The positives of diversity don’t come easy. But the pain is all to common, and harms some more directly and more deeply than others. Still, these conversations and challenges and the pain they uncover and sometimes perpetuate, aren’t they worth the trouble… is there any way to go forward except right through them?
Bobbie shared a memory that I’ve heard her share before, that she went into HIV nursing early on in the epidemic, long before the meds that today let people live with HIV, because a nursing professor challenged her: nursing needs people who willingly go into those difficult places where they know they will be met by suffering beyond what they can help. Thank you for the reminder, Bobbie.
I think we need to risk such places. And maybe make ourselves stay in such place, even when they hurt, threaten, overwhelm. (Of course, there can also be times when one’s safety demands that you find someplace else, someplace safer!
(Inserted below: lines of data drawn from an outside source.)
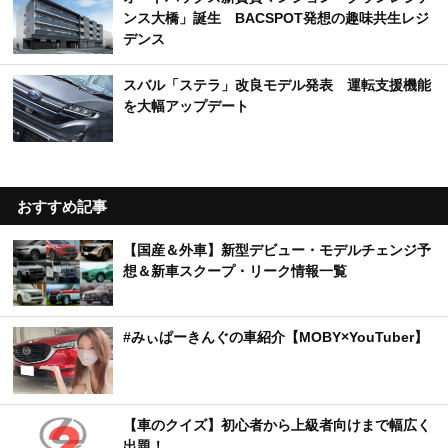
ンス大橋」誕生 BACSPOT発想の趣味共生レジ
デンス
スバル「ステラ」改良モデル発表 運転支援機能
を大幅アップデート
おすすめ記事
【国産＆外車】新型デビュー・モデルチェンジ予
想＆新車スクープ・リーク情報一覧
#みぃぱーきんぐの車紹介【MOBY×YouTuber】
【車のクイズ】初心者から上級者向けまで幅広く
出題！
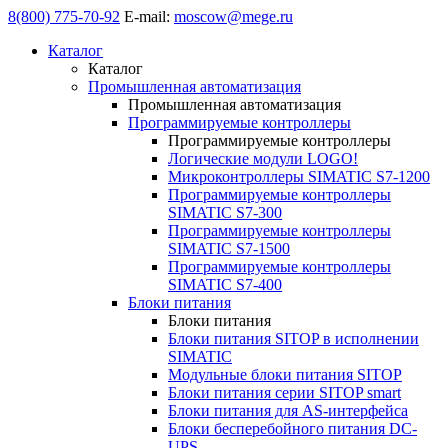
8(800) 775-70-92
E-mail:
moscow@mege.ru
Каталог
Каталог
Промышленная автоматизация
Промышленная автоматизация
Программируемые контроллеры
Программируемые контроллеры
Логические модули LOGO!
Микроконтроллеры SIMATIC S7-1200
Программируемые контроллеры
SIMATIC S7-300
Программируемые контроллеры
SIMATIC S7-1500
Программируемые контроллеры
SIMATIC S7-400
Блоки питания
Блоки питания
Блоки питания SITOP в исполнении
SIMATIC
Модульные блоки питания SITOP
Блоки питания серии SITOP smart
Блоки питания для AS-интерфейса
Блоки бесперебойного питания DC-
UPS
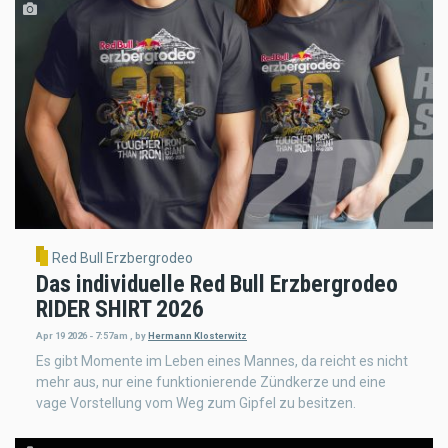
Red Bull Erzbergrodeo
Das individuelle Red Bull Erzbergrodeo
RIDER SHIRT 2026
Apr 19 2026 - 7:57am
,
by
Hermann Klosterwitz
Es gibt Momente im Leben eines Mannes, da reicht es nicht
mehr aus, nur eine funktionierende Zündkerze und eine
vage Vorstellung vom Weg zum Gipfel zu besitzen.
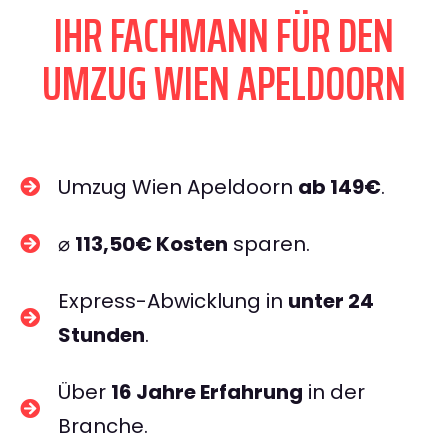
IHR FACHMANN FÜR DEN
UMZUG WIEN APELDOORN
Umzug Wien Apeldoorn
ab 149€
.
⌀
113,50€ Kosten
sparen.
Express-Abwicklung in
unter 24
Stunden
.
Über
16 Jahre Erfahrung
in der
Branche.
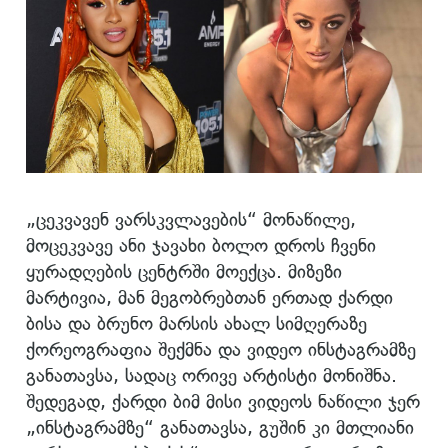
„ცეკვავენ ვარსკვლავების“ მონაწილე,
მოცეკვავე ანი ჯავახი ბოლო დროს ჩვენი
ყურადღების ცენტრში მოექცა. მიზეზი
მარტივია, მან მეგობრებთან ერთად ქარდი
ბისა და ბრუნო მარსის ახალ სიმღერაზე
ქორეოგრაფია შექმნა და ვიდეო ინსტაგრამზე
განათავსა, სადაც ორივე არტისტი მონიშნა.
შედეგად, ქარდი ბიმ მისი ვიდეოს ნაწილი ჯერ
„ინსტაგრამზე“ განათავსა, გუშინ კი მთლიანი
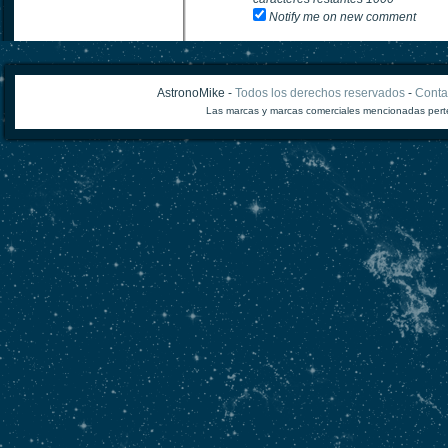
Notify me on new comment
AstronoMike -
Todos los derechos reservados
-
Conta
Las marcas y marcas comerciales mencionadas perte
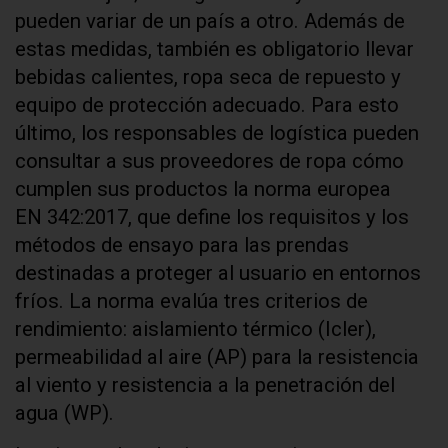
pueden variar de un país a otro. Además de
estas medidas, también es obligatorio llevar
bebidas calientes, ropa seca de repuesto y
equipo de protección adecuado. Para esto
último, los responsables de logística pueden
consultar a sus proveedores de ropa cómo
cumplen sus productos la norma europea
EN 342:2017, que define los requisitos y los
métodos de ensayo para las prendas
destinadas a proteger al usuario en entornos
fríos. La norma evalúa tres criterios de
rendimiento: aislamiento térmico (Icler),
permeabilidad al aire (AP) para la resistencia
al viento y resistencia a la penetración del
agua (WP).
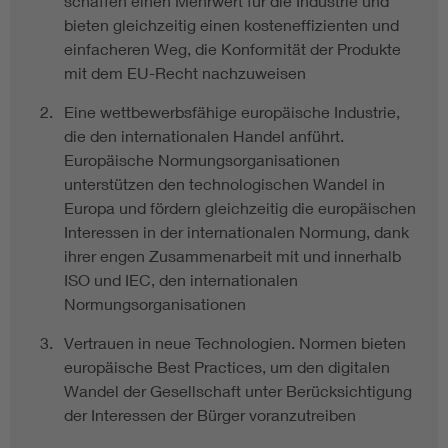
schaffen einen Mehrwert für die Industrie und
bieten gleichzeitig einen kosteneffizienten und
einfacheren Weg, die Konformität der Produkte
mit dem EU-Recht nachzuweisen
Eine wettbewerbsfähige europäische Industrie,
die den internationalen Handel anführt.
Europäische Normungsorganisationen
unterstützen den technologischen Wandel in
Europa und fördern gleichzeitig die europäischen
Interessen in der internationalen Normung, dank
ihrer engen Zusammenarbeit mit und innerhalb
ISO und IEC, den internationalen
Normungsorganisationen
Vertrauen in neue Technologien. Normen bieten
europäische Best Practices, um den digitalen
Wandel der Gesellschaft unter Berücksichtigung
der Interessen der Bürger voranzutreiben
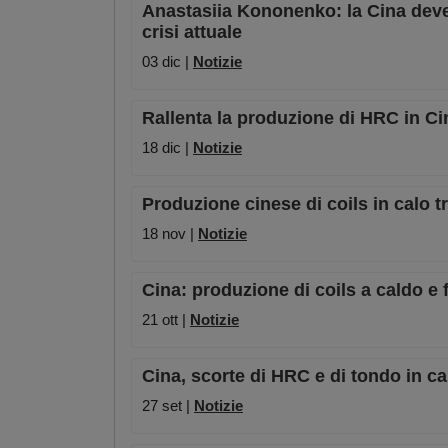
Anastasiia Kononenko: la Cina deve
crisi attuale
03 dic |
Notizie
Rallenta la produzione di HRC in Ci
18 dic |
Notizie
Produzione cinese di coils in calo t
18 nov |
Notizie
Cina: produzione di coils a caldo e
21 ott |
Notizie
Cina, scorte di HRC e di tondo in c
27 set |
Notizie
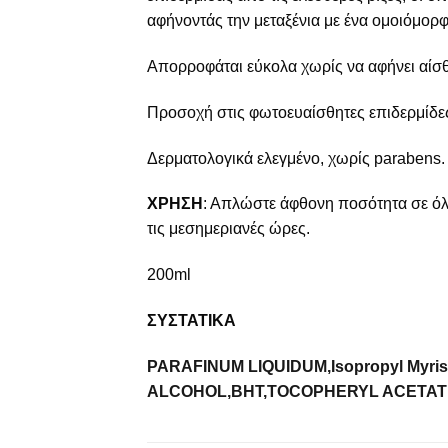
αφήνοντάς την μεταξένια με ένα ομοιόμορφ
Απορροφάται εύκολα χωρίς να αφήνει αίσ
Προσοχή στις φωτοευαίσθητες επιδερμίδε
Δερματολογικά ελεγμένο, χωρίς parabens.
ΧΡΗΣΗ
: Απλώστε άφθονη ποσότητα σε όλο
τις μεσημεριανές ώρες.
200ml
ΣΥΣΤΑΤΙΚΑ
PARAFINUM LIQUIDUM,Isopropyl Myrist
ALCOHOL,BHT,TOCOPHERYL ACETA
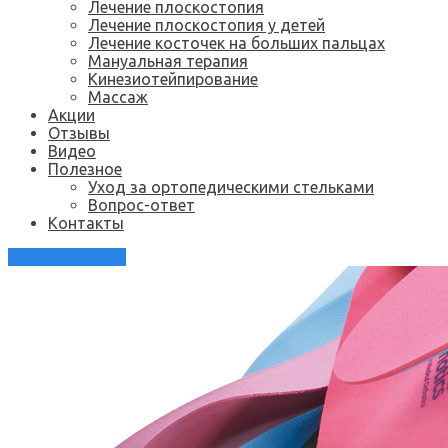
Лечение плоскостопия
Лечение плоскостопия у детей
Лечение косточек на больших пальцах
Мануальная терапия
Кинезиотейпирование
Массаж
Акции
Отзывы
Видео
Полезное
Уход за ортопедическими стельками
Вопрос-ответ
Контакты
Каталог стелек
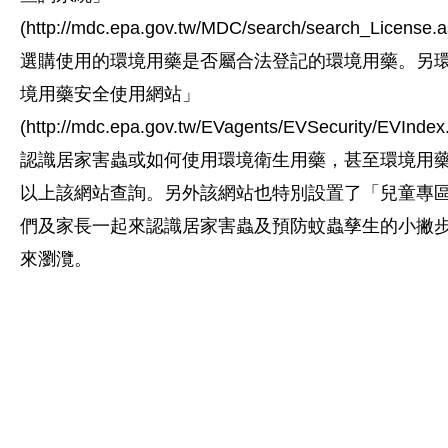
(http://mdc.epa.gov.tw/MDC/search/search_Lice
選購使用的環境用藥是否屬合法登記的環境用藥。另
境用藥安全使用網站」
(http://mdc.epa.gov.tw/EVagents/EVSecurity/EVIn
認識居家害蟲或如何使用環境衛生用藥，甚至環境用
以上該網站查詢。另外該網站也特別設置了「兒童專
們及家長一起來認識居家害蟲及預防蚊蟲孳生的小撇
來瀏灠。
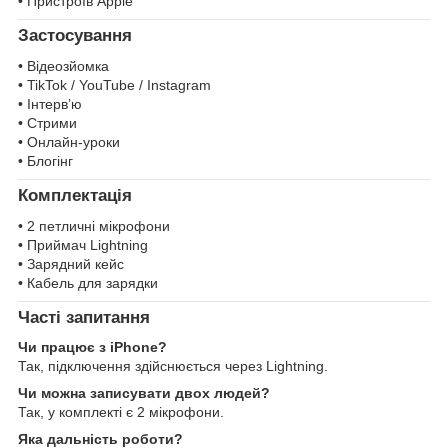
• Пристроїв Apple
Застосування
• Відеозйомка
• TikTok / YouTube / Instagram
• Інтерв’ю
• Стрими
• Онлайн-уроки
• Блогінг
Комплектація
• 2 петличні мікрофони
• Приймач Lightning
• Зарядний кейс
• Кабель для зарядки
Часті запитання
Чи працює з iPhone?
Так, підключення здійснюється через Lightning.
Чи можна записувати двох людей?
Так, у комплекті є 2 мікрофони.
Яка дальність роботи?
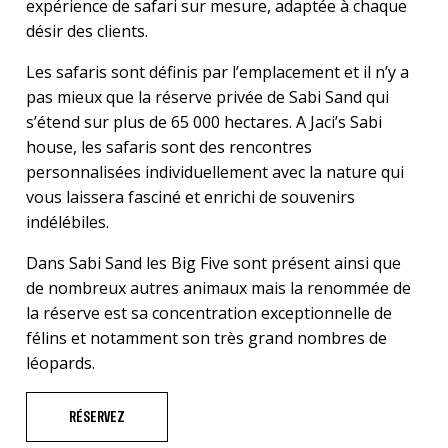
expérience de safari sur mesure, adaptée à chaque
désir des clients.
Les safaris sont définis par l’emplacement et il n’y a
pas mieux que la réserve privée de Sabi Sand qui
s’étend sur plus de 65 000 hectares. A Jaci’s Sabi
house, les safaris sont des rencontres
personnalisées individuellement avec la nature qui
vous laissera fasciné et enrichi de souvenirs
indélébiles.
Dans Sabi Sand les Big Five sont présent ainsi que
de nombreux autres animaux mais la renommée de
la réserve est sa concentration exceptionnelle de
félins et notamment son très grand nombres de
léopards.
RÉSERVEZ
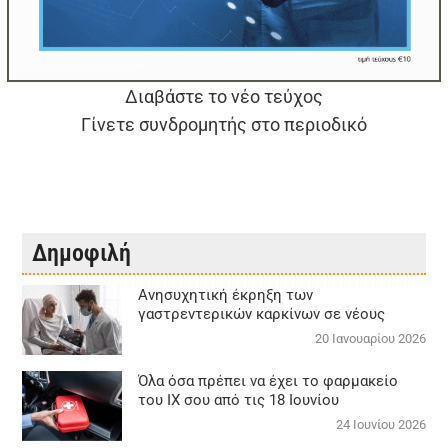
Διαβάστε το νέο τεύχος
Γίνετε συνδρομητής στο περιοδικό
Δημοφιλή
Aνησυχητική έκρηξη των
γαστρεντερικών καρκίνων σε νέους
20 Ιανουαρίου 2026
Όλα όσα πρέπει να έχει το φαρμακείο
του ΙΧ σου από τις 18 Ιουνίου
24 Ιουνίου 2026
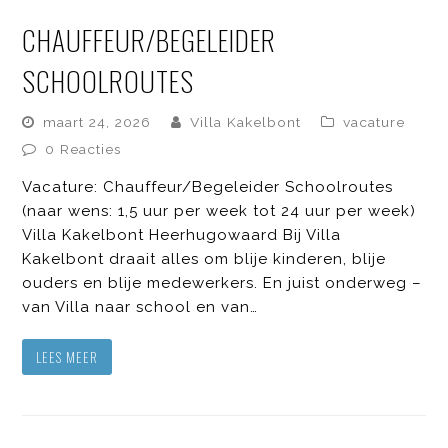
CHAUFFEUR/BEGELEIDER
SCHOOLROUTES
maart 24, 2026
Villa Kakelbont
vacature
0 Reacties
Vacature: Chauffeur/Begeleider Schoolroutes
(naar wens: 1,5 uur per week tot 24 uur per week)
Villa Kakelbont Heerhugowaard Bij Villa
Kakelbont draait alles om blije kinderen, blije
ouders en blije medewerkers. En juist onderweg –
van Villa naar school en van…
LEES MEER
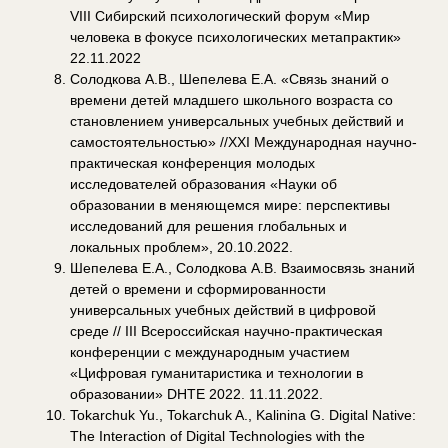
VIII Сибирский психологический форум «Мир
человека в фокусе психологических метапрактик»
22.11.2022
Солодкова А.В., Шепелева Е.А. «Связь знаний о
времени детей младшего школьного возраста со
становлением универсальных учебных действий и
самостоятельностью» //XXI Международная научно-
практическая конференция молодых
исследователей образования «Науки об
образовании в меняющемся мире: перспективы
исследований для решения глобальных и
локальных проблем», 20.10.2022.
Шепелева Е.А., Солодкова А.В. Взаимосвязь знаний
детей о времени и сформированности
универсальных учебных действий в цифровой
среде // III Всероссийская научно-практическая
конференции с международным участием
«Цифровая гуманитаристика и технологии в
образовании» DHTE 2022. 11.11.2022.
Tokarchuk Yu., Tokarchuk A., Kalinina G. Digital Native:
The Interaction of Digital Technologies with the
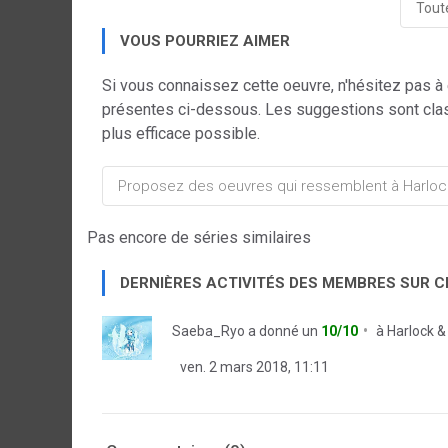
Toute
VOUS POURRIEZ AIMER
Si vous connaissez cette oeuvre, n'hésitez pas à
présentes ci-dessous. Les suggestions sont cla
plus efficace possible.
Pas encore de séries similaires
DERNIÈRES ACTIVITÉS DES MEMBRES SUR 
Saeba_Ryo
a donné un
10/10
à
Harlock 
ven. 2 mars 2018, 11:11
And only each person can make those calls, take those decisions for themselves.) Life and community, nation and church, they all need folks who will willingly gather in and stay together in these tough places. Aren’t those what Christians are called to be?
I hope everyone will stay in the conversation, will keep trying, risk listening and expressing themselves and understand that this is something that we can only do together, with significant courage and humility.
And if we could keep at it, if we could make some significant steps forward — even if getting to the ‘other side’ isn’t going to happen anytime soon — wouldn’t it be a glorious morning after the long, dark night, wherein the light of a new down, the pains we have borne, they would be more than worth the trouble, the suffering. In church, I think we call this bearing the cross and the cost of discipleship.